Romance scams spreading in Finland | News | #whatsapp | #lovescams | #phonescams

In the first half of this year, people in Finland lost some 3.8 million euros to online romance scams. The typical victim is in a vulnerable position, kind-hearted and willing to help others.

A scammer may keep in touch with a victim patiently and skilfully building up a relationship through messages for months, sometimes even years. Image: Arash Matin / Yle

There has been a sharp increase in romance-related scams in Finland in recent years, typically run by professional criminals who have created large organisations for their operations.

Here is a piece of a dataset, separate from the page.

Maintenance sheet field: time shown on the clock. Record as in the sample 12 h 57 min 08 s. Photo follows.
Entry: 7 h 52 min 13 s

They are skilful at taking advantage of their victims’ vulnerability and feelings of loneliness, authorities say.

Detective Inspector Gunnar Golnick of the Häme Police Department says that in the majority of cases, the victim is lured into becoming infatuated, even falling in love with the scammer. Once hooked, the victims may believe the most incredible stories. Ultimately, these involve sending money to solve some acute, invented problem.

The victims are usually unsuspecting, helpful people by nature who are overcome by strong emotions.

Between January and June 2022, people in Finland lost 10.8 million euros to fraudsters. Of this, 3.8 million have ended up in document and romance scams. According to the Finnish financial sector grouping Finance Finland (FFI), in terms of losses, this this the most common type of online fraud.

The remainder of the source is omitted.